Encyclopedia of an Ordinary Life by Amy Krouse Rosenthal (2005)


Jeepers, I loved this book.

Amy Krouse Rosenthal should get paid super extra for this book, because even the rights page has hilarious bits: "Not responsible for the weather, the moon, or scalding nature of soup." 

And the Reader's Agreement on the first page, which includes the line: "At the end of each page, you agree to thrust your arms upward and emit a loud, staccato Hey! Just like circus performers do at the end of each stunt." 

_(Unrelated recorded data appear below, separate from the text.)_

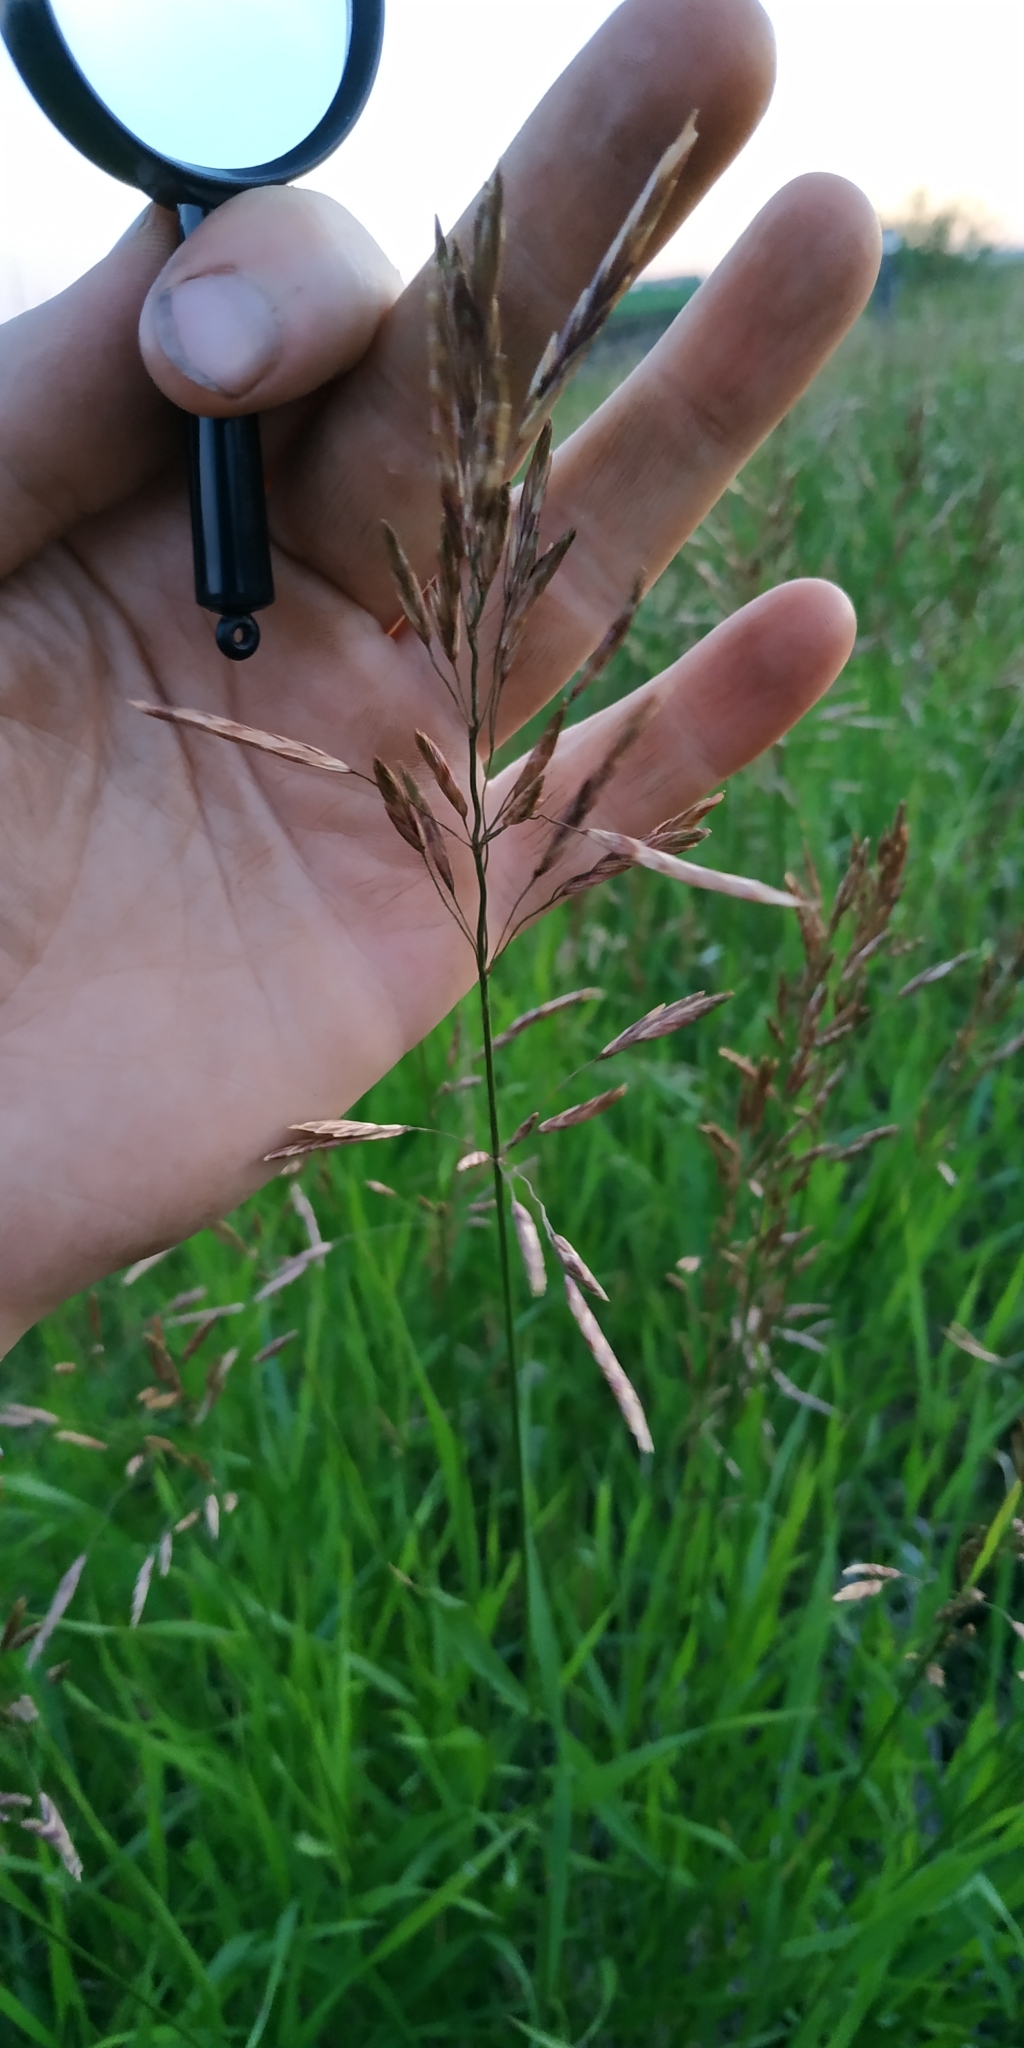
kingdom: Plantae
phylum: Tracheophyta
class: Liliopsida
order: Poales
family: Poaceae
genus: Bromus
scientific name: Bromus inermis
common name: Smooth brome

Then, we get to the book. Here's a tip: Skip the Orientation Almanac, which gives historical context for Rosenthal's entries. You can read it when you're done and she's endeared herself to you. Same with Evolution of This Moment. Skip right to the good stuff: The Alphabetized Existence, which includes so many true and hilarious entries that there's no way I could possibly put all my favorites here. 

The entries are hilarious as well as charts like the Good to Bad Mood flow chart; Anxious, Things That Make Me; and Childhood Memories: Chronology of Events, which includes What My Childhood Tasted Like.  

A few choice bits: 
Brother
My brother, who grew up with three sisters, was I won't say how many years old when he finally realized that he did not have to wrap the towel around his chest when he came out of the shower. 
Slow/Fast 
I am a slow reader and a fast eater; I wish it were the other way around. Even the back cover is fabulous, which includes 
Book, standing in the bookstore holding a: 
To get a true sense of the book, I have to spend a minute inside. I'll glance at the first couple pages, then flip to the middle, see if the language matches me somehow. It's like dating, only with sentences.
Fabulous, hilarious, true, poignant, wonderful.

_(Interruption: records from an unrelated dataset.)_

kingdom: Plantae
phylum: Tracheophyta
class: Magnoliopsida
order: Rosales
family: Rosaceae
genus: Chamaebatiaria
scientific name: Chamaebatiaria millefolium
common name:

Asking for It by Kate Harding (2015)


Subtitled: The Alarming Rise of Rape Culture--And What We Can Do About It.

Fascinating exploration of rape culture and how incredibly pervasive it is.

Harding explores legal cases, pop culture, sports and every other aspect of our lives to show how incredibly yes, pervasive it is. And yet, she has such a hilarious, dry wit that it keeps you from throwing the book--and yourself--off of a cliff.

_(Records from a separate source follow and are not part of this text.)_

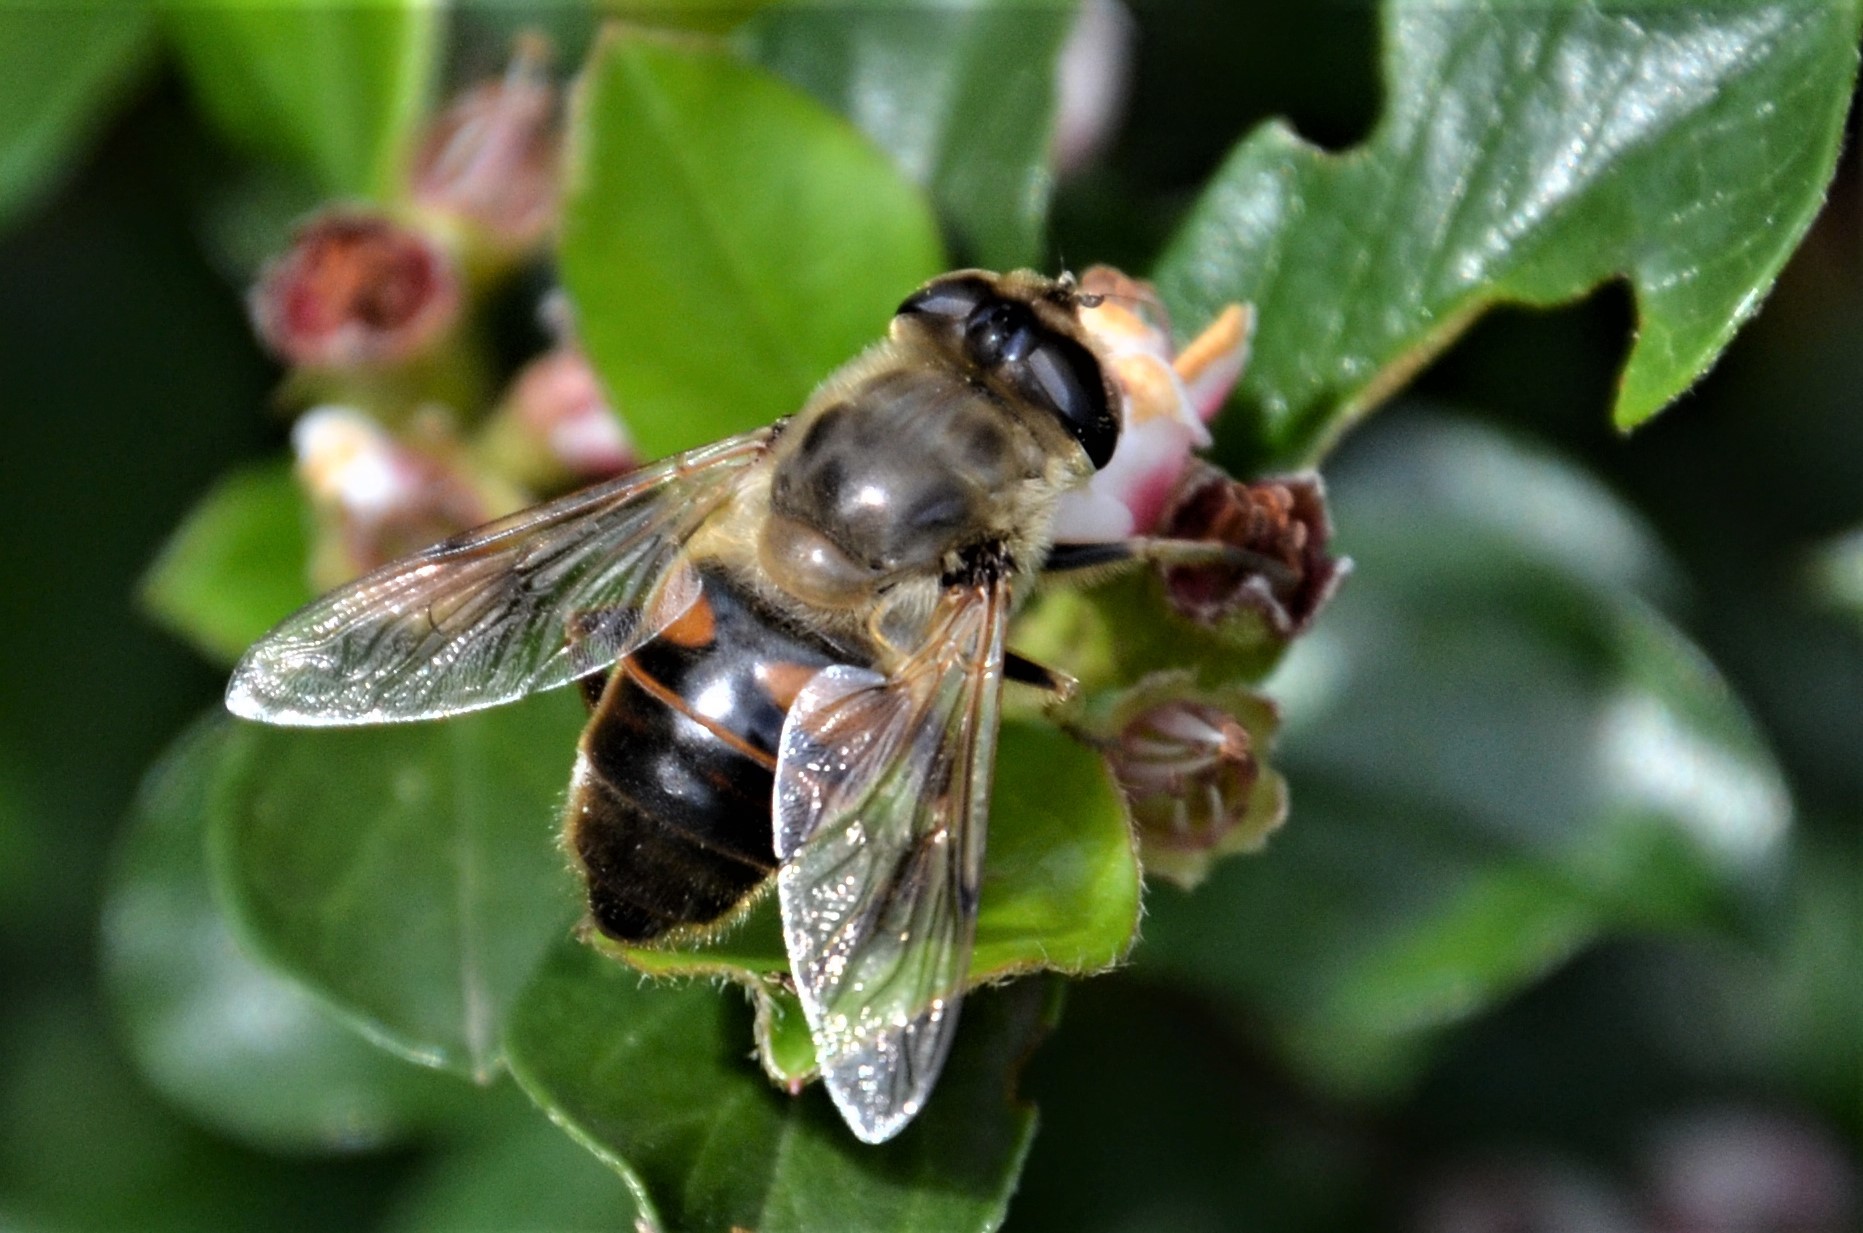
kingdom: Animalia
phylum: Arthropoda
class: Insecta
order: Diptera
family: Syrphidae
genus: Eristalis
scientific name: Eristalis tenax
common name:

Safer by Sean Doolittle (2009)


Pretty awesome thriller novel set in a small midwestern college town.

Paul Callaway and his wife Sara have just moved into a neighborhood on a small cul-de-sac. The neighbors are extremely friendly and welcome Paul into their vigilant neighborhood watch. Paul tries to fit in with the neighbors until one day, the neighborhood watch sets its sights on him.

Wonderfully told--the story starts at the end and is unfolded bit by bit in a completely compelling, suspenseful way.

Built by Jay Crownover (2016)


Built (Saints of Denver, #1)

I read this entire book in one night. It was delicious. 

Zeb Fuller is a contractor who's spent a bit of time locked up, and sports tattoos, a beard and unruly hair. Also, mossy green eyes. Sayer Cole is a lawyer who recently discovered a half-brother (who happens to be Zeb's good friend). When Zeb finds out he has a son, Sayer gets involved in helping him get custody of the boy and keep him out of the foster system. AND, despite the fact that she's incredibly cautious about feelings due to her emotionally abusive father, they are drawn to one another. 

Even though this book is billed as "New Adult", this feels like a truly adult (as in grown-up people with grown-up lives) romance. And it is FILLED with rich characters who have their own stories (in Crownover's sprawling catalogue.) Sexy and romantic, while being realistic and touching. SO thumbs up.